そういった着想に、論理的に導出される構造を与えて、その「箱」の中に登場人物を投げ込んで、どう振る舞うのかをストーリーとして落とし込む。それを、映像的・演出的動機から映画にしていく。

言うなれば、映画という「時空間」を創りあげる。そういう感じでしょうか。

 

つまり、ノーラン作品の主軸というのは構造であり、人ではないということ。

 

実は『オッペンハイマー』についても同様で、

タイトルからするとロバート・オッペンハイマーという、「原爆の父」と呼ばれる科学者の内面に迫るような作品を想起しますが、やはり構造的な作品というか。
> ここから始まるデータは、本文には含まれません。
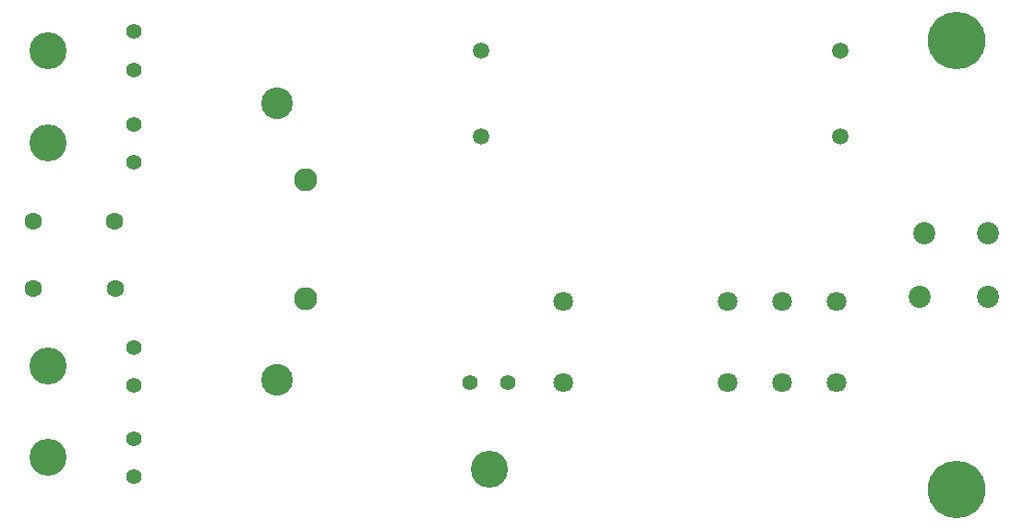
<source format=gbr>
G04 #@! TF.FileFunction,Copper,L2,Bot,Signal*
%FSLAX46Y46*%
G04 Gerber Fmt 4.6, Leading zero omitted, Abs format (unit mm)*
G04 Created by KiCad (PCBNEW 4.0.7-e2-6376~58~ubuntu16.04.1) date Thu Mar  8 23:26:20 2018*
%MOMM*%
%LPD*%
G01*
G04 APERTURE LIST*
%ADD10C,0.100000*%
%ADD11C,2.120000*%
%ADD12C,2.900000*%
%ADD13C,1.500000*%
%ADD14C,2.020000*%
%ADD15C,5.280000*%
%ADD16C,1.800000*%
%ADD17C,1.600000*%
%ADD18C,1.397000*%
%ADD19C,3.400000*%
G04 APERTURE END LIST*
D10*
D11*
X129286000Y-56007000D03*
X129286000Y-45107000D03*
D12*
X126616000Y-63500000D03*
X126616000Y-38100000D03*
D13*
X178308000Y-33274000D03*
X145308000Y-33274000D03*
D14*
X185564000Y-55880000D03*
X186000000Y-50040000D03*
X191850000Y-50040000D03*
X191850000Y-55880000D03*
D15*
X188930000Y-32350000D03*
X188930000Y-73570000D03*
D16*
X172908000Y-56254000D03*
X172908000Y-63754000D03*
X167908000Y-63754000D03*
X152908000Y-63754000D03*
X152908000Y-56254000D03*
X167908000Y-56254000D03*
X177908000Y-63754000D03*
X177908000Y-56254000D03*
D17*
X104267000Y-55118000D03*
X111767000Y-55128000D03*
X111760000Y-48895000D03*
X104260000Y-48885000D03*
D18*
X113500000Y-35000000D03*
X113500000Y-31500000D03*
D19*
X105590000Y-33250000D03*
D18*
X113500000Y-72390000D03*
X113500000Y-68890000D03*
D19*
X105590000Y-70640000D03*
D18*
X147828000Y-63754000D03*
X144328000Y-63754000D03*
D19*
X146078000Y-71664000D03*
D18*
X113500000Y-43500000D03*
X113500000Y-40000000D03*
D19*
X105590000Y-41750000D03*
D18*
X113500000Y-64000000D03*
X113500000Y-60500000D03*
D19*
X105590000Y-62250000D03*
D13*
X178308000Y-41148000D03*
X145308000Y-41148000D03*
M02*

</source>
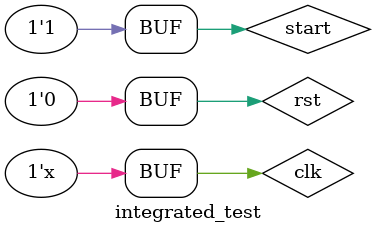
<source format=v>
`timescale 1ns / 1ps


module integrated_test;

	// Inputs
	reg clk;
	reg rst;
	reg start;
	wire finish;
	// Instantiate the Unit Under Test (UUT)
	integrated uut (
		.clk(clk), 
		.rst(rst),  
		.finish(finish),
		.start(start)
	);
always #1 clk=~clk;
	initial begin
		// Initialize Inputs
		clk = 0;
		start=0;
		rst = 1;
		#5
		rst=0;
		#6000
		start=1;
		
	

		// Wait 100 ns for global reset to finish
		#100;
        
		// Add stimulus here

	end
      
endmodule


</source>
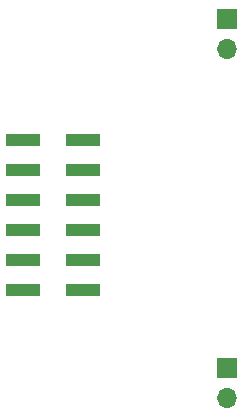
<source format=gbr>
%TF.GenerationSoftware,KiCad,Pcbnew,9.0.6*%
%TF.CreationDate,2025-12-26T20:21:36+00:00*%
%TF.ProjectId,PIDI-BOX-01-RELSW-6-BUTTONS-A1,50494449-2d42-44f5-982d-30312d52454c,rev?*%
%TF.SameCoordinates,Original*%
%TF.FileFunction,Soldermask,Bot*%
%TF.FilePolarity,Negative*%
%FSLAX46Y46*%
G04 Gerber Fmt 4.6, Leading zero omitted, Abs format (unit mm)*
G04 Created by KiCad (PCBNEW 9.0.6) date 2025-12-26 20:21:36*
%MOMM*%
%LPD*%
G01*
G04 APERTURE LIST*
%ADD10R,1.700000X1.700000*%
%ADD11O,1.700000X1.700000*%
%ADD12R,3.000000X1.000000*%
G04 APERTURE END LIST*
D10*
%TO.C,J3*%
X121405800Y-82545000D03*
D11*
X121405800Y-85085000D03*
%TD*%
D10*
%TO.C,J2*%
X121405800Y-53030200D03*
D11*
X121405800Y-55570200D03*
%TD*%
D12*
%TO.C,J1*%
X104210800Y-63246000D03*
X109250800Y-63246000D03*
X104210800Y-65786000D03*
X109250800Y-65786000D03*
X104210800Y-68326000D03*
X109250800Y-68326000D03*
X104210800Y-70866000D03*
X109250800Y-70866000D03*
X104210800Y-73406000D03*
X109250800Y-73406000D03*
X104210800Y-75946000D03*
X109250800Y-75946000D03*
%TD*%
M02*

</source>
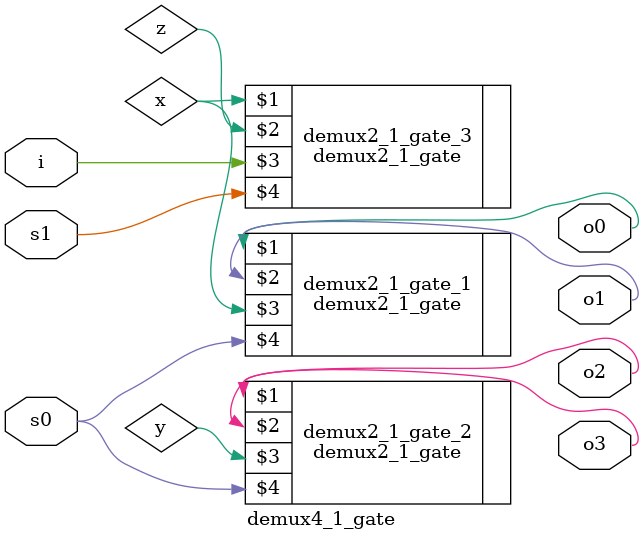
<source format=v>
module demux4_1_gate(o0,o1,o2,o3,i,s0,s1);
input i,s0,s1;
output o0,o1,o2,o3;
wire x,y;
demux2_1_gate demux2_1_gate_3(x,z,i,s1);
demux2_1_gate demux2_1_gate_1(o0,o1,x,s0);
demux2_1_gate demux2_1_gate_2(o2,o3,y,s0);
endmodule


</source>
社会だったり、人だったりというもの性質を、オッペンハイマーという「被写体」を通じて描いたもののように思います。

 

更に言うと、戦争映画でもないです。

内面の葛藤や、戦争というドラマや暴力性を描きたかったわけではなく、人や、人の集合体である組織、社会、あるいは国家としてのアメリカ。そういうものの性質を、理論物理学者であるオッペンハイマーの人生を辿ることで描いてみせた(理論物理学者かつああいう性格のオッペンハイマーだからこそ描けるものがあった)。そういう作品だと読み取りました。

(詳しくはラスト回に譲ります)

 

いやあ、でもクリストファー・ノーラン監督作品、

個人的に収穫が多かったと言いますか、「なるほどな―」と唸るものがたくさんありました。

 

次回以降、まずは『テネット』から、書き残していこうと思います。